I recently made a pilgrimage to the Morita Pen Shop in Osaka, Japan and picked up one of Mr. Morita’s exclusive pens. This Sailor Professional Gear Slim is in a unique color taken from the roof of the Salzburg Cathedral, where Wolfgang Amadeus Mozart was baptized and later performed. The color is a soft, robin’s egg blue that I really enjoy.

Morita Fountain Pen Shop

It was my first time visiting Osaka, but the Morita Pen Shop was quite easy to find. The shop itself is a bit small, but it still has a hefty selection of beautiful pens and inks adorning the walls. Mr. Morita himself doesn’t speak much English, but he is incredibly helpful and will let you test out any pen you are interested in trying.

The prices are generally lower than shops you’ll find in western fountain pen stores, and even competitive with online shops from around the world.

Other than the color, the rest of the pen is identical to the standard Pro Gear Slim. I purchased the 14k gold nib with rhodium plating in MF and it is beautifully smooth, though not as smooth as the larger 21k gold nib on my Sailor 1911. Initially I was afraid that the Professional Gear Slim would be too small for my liking as I tend to prefer larger pens, but when I was pleasantly surprised with how well the pen feels when it is posted. Without posting, the pen feels too light and off-balance, but when posted it feels perfect. The grip section isn’t too narrow and the acrylic body provides a modestly comfortable writing experience.

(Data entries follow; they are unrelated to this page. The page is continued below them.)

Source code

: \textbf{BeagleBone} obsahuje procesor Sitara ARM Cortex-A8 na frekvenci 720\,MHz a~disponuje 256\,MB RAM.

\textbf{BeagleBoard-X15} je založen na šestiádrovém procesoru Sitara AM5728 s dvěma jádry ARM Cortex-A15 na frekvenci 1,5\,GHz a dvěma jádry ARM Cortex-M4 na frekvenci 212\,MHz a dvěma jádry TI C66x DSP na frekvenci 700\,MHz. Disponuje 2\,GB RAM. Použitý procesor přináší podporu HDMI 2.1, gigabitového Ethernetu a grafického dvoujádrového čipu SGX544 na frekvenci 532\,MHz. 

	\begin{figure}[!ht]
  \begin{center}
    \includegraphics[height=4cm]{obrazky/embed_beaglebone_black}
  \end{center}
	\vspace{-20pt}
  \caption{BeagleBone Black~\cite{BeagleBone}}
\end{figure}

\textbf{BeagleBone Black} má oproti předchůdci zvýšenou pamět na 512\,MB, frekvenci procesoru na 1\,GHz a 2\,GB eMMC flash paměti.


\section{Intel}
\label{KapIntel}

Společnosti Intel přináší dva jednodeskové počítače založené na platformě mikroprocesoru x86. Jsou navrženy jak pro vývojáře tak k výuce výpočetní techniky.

I inked it up with Sailor Kobe Sannomiya Pensée  which I picked up from a Nagasawa Pen Shop during my day trip to Kobe. I like the way it looks with the pen. Inkflow was great. The feed keeps up and the nib is very smooth with just a tiny bit of feedback on the paper. It is definitely a smooth writer, though not as smooth as my Sailor 1911L with 21k nib, but it holds its own.

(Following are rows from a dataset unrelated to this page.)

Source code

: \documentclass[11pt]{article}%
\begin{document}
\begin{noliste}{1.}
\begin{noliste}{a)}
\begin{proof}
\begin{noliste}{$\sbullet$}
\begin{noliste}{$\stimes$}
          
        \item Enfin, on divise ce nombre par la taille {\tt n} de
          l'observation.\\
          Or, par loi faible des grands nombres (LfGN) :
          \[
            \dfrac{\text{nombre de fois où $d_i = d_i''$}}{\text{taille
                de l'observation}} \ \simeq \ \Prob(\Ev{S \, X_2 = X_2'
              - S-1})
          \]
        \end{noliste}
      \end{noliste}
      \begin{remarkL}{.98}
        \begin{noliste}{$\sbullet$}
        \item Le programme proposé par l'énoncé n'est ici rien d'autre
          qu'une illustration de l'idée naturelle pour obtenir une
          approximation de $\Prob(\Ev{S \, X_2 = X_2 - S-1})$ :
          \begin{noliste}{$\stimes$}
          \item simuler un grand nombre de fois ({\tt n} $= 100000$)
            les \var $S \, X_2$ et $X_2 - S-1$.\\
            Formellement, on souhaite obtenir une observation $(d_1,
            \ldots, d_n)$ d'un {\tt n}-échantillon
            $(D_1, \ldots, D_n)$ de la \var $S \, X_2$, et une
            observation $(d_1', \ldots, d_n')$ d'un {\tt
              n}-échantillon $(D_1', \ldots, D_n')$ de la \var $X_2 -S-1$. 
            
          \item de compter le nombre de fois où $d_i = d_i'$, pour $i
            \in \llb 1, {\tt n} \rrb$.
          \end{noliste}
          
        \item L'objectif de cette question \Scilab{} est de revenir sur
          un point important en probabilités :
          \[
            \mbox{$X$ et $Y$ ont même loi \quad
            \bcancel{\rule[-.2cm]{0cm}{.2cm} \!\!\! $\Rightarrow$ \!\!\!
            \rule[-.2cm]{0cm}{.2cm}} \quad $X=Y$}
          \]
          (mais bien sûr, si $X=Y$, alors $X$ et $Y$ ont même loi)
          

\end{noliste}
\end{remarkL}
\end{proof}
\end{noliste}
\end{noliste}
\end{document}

left to right: Lamy Safari, Noodler's Ahab, Sailor Profit 1911 L, Sailor Pro Gear Slim

left to right: Lamy Safari, Noodler’s Ahab, Sailor Profit 1911 L, Sailor Pro Gear Slim

The shop also carries a regular Professional Gear in the same color fitted with a 21k gold nib with rhodium plating. If you are ever in Osaka and have some time to stop by, I highly recommend checking out Mr. Morita’s pen shop!

Overall, it’s a lovely pen that I’m happy to have part of my collection.